**Task directions:**
Spot each line in the data below containing "Reference" and copy it.

**Data section:**
>>>>
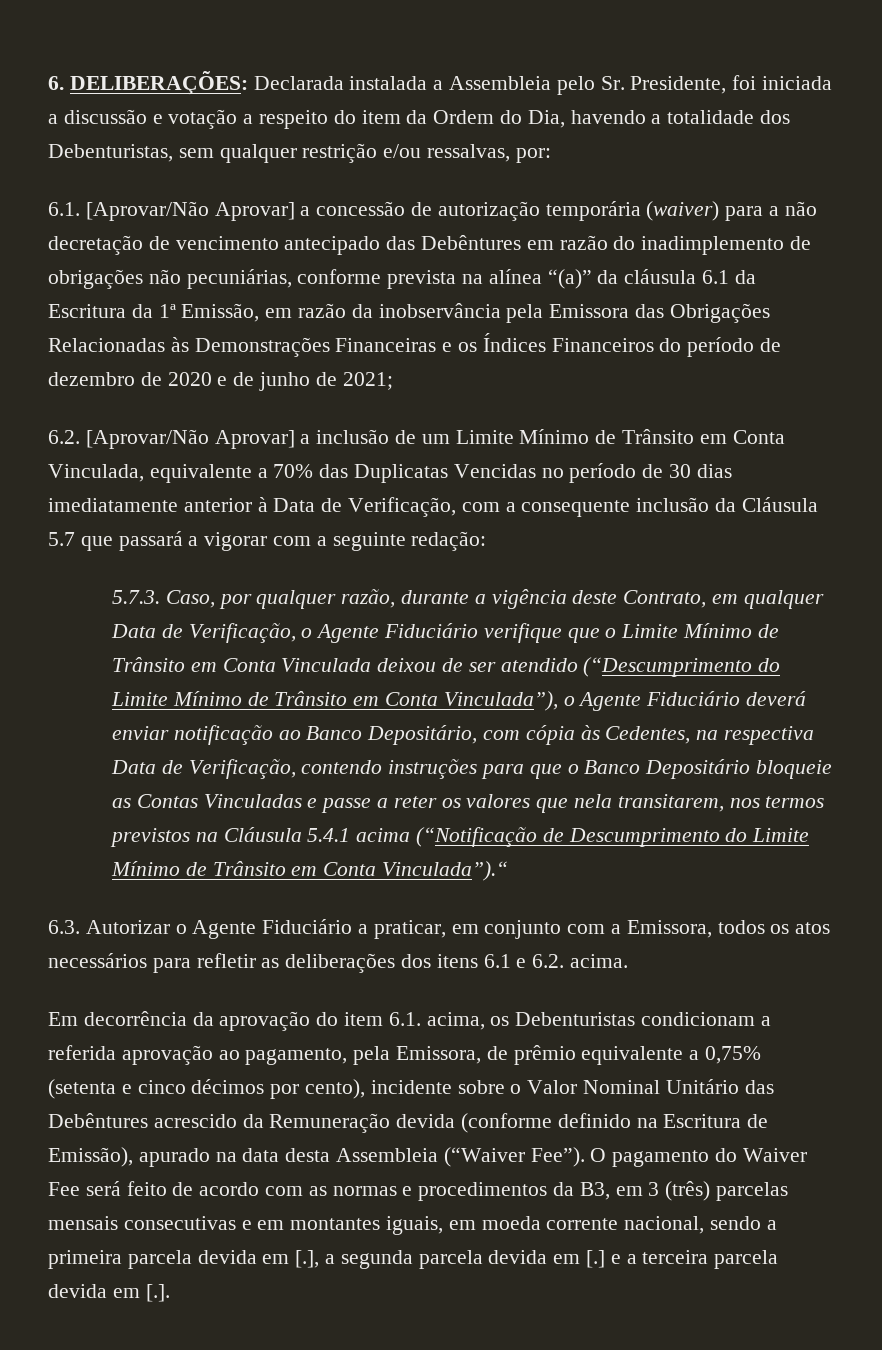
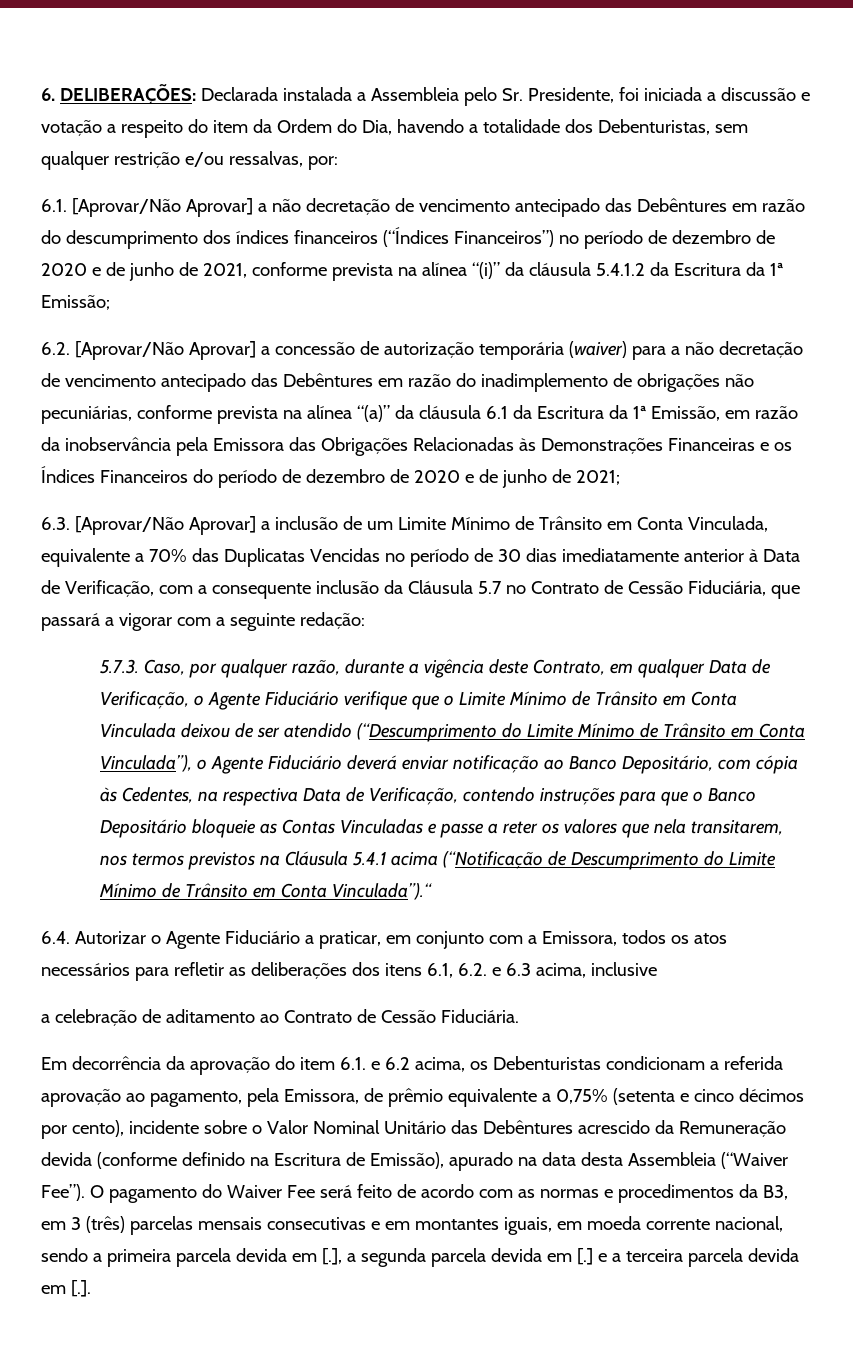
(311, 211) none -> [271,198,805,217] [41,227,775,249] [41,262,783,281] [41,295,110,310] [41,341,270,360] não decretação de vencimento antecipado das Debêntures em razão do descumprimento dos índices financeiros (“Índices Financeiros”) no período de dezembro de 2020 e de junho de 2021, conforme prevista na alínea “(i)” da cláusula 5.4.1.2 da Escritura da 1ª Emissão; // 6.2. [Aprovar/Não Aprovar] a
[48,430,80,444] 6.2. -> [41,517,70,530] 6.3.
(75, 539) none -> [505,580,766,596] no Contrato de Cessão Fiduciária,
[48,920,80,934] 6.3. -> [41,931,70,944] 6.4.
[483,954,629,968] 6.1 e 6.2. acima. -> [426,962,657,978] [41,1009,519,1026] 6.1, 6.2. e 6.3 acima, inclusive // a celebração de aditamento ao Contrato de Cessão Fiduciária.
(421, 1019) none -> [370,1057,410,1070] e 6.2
<<<<
>>>>
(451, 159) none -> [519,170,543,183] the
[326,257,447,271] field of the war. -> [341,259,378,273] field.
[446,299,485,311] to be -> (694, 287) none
<<<<
>>>>
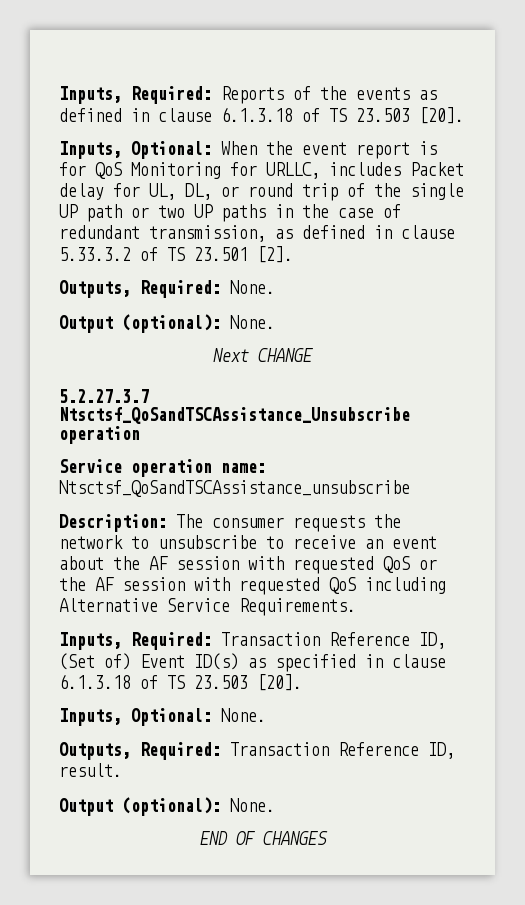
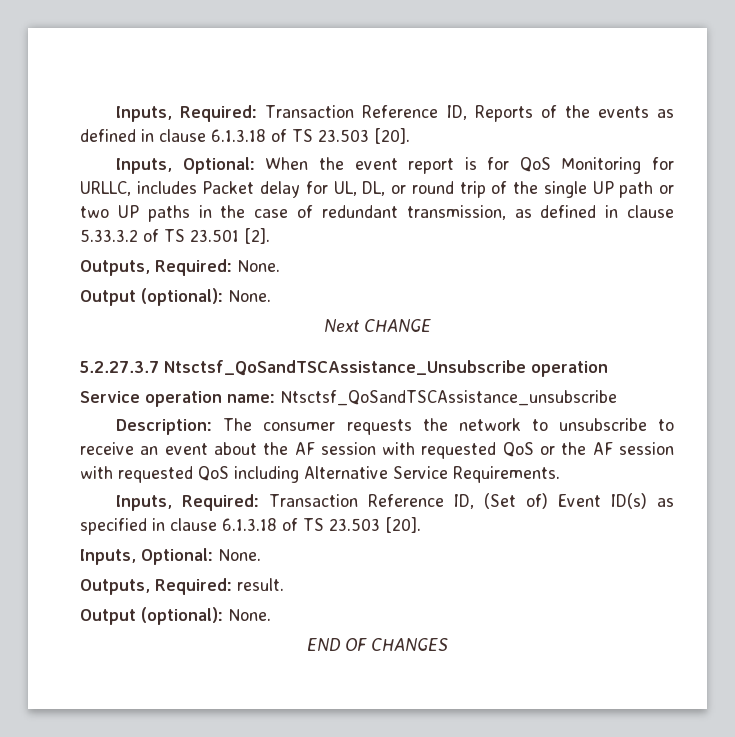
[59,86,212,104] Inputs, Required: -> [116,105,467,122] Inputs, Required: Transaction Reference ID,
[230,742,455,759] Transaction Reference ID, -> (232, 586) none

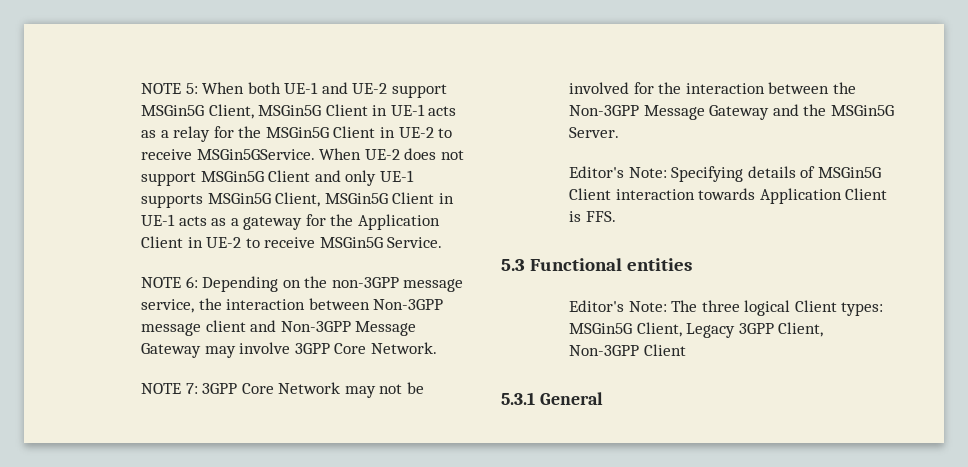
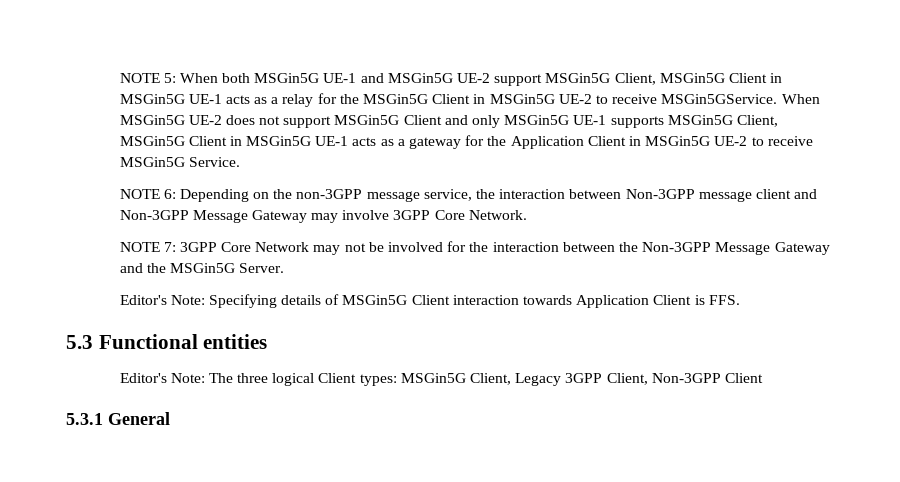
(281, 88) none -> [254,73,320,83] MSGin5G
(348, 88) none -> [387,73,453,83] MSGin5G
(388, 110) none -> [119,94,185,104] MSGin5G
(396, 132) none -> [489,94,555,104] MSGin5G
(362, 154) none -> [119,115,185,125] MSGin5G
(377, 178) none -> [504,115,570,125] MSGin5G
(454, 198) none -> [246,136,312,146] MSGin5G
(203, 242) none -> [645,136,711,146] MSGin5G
<<<<
**Written reply:**
[59,86,212,104] Inputs, Required: -> [116,105,467,122] Inputs, Required: Transaction Reference ID,
[230,742,455,759] Transaction Reference ID, -> (232, 586) none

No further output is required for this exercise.